__EXERCISE PROMPT__. In the entries below, count the lines that hold the string "Liquid" and state only that count.

__SUPPLIED MATERIAL__.

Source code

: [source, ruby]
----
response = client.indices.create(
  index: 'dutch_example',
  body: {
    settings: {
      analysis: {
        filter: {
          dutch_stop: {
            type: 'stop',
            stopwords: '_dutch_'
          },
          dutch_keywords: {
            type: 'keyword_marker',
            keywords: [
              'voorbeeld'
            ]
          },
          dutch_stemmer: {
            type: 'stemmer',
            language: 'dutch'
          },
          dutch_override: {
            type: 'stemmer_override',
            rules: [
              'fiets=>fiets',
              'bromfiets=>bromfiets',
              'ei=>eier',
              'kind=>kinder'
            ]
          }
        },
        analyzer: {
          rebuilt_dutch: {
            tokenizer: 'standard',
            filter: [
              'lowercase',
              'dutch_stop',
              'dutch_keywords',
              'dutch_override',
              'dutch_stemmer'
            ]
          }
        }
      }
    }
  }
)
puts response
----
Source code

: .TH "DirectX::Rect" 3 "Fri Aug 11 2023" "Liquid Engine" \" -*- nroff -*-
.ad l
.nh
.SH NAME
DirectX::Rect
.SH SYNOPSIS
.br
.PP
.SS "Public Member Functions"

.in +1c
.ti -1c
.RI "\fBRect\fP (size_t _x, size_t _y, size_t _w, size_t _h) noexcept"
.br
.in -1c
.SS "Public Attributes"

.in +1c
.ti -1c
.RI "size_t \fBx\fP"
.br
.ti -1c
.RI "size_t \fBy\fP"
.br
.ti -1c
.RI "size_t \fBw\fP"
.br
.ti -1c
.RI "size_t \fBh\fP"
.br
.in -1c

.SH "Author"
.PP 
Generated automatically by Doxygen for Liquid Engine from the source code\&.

__EXERCISE RESPONSE__. 2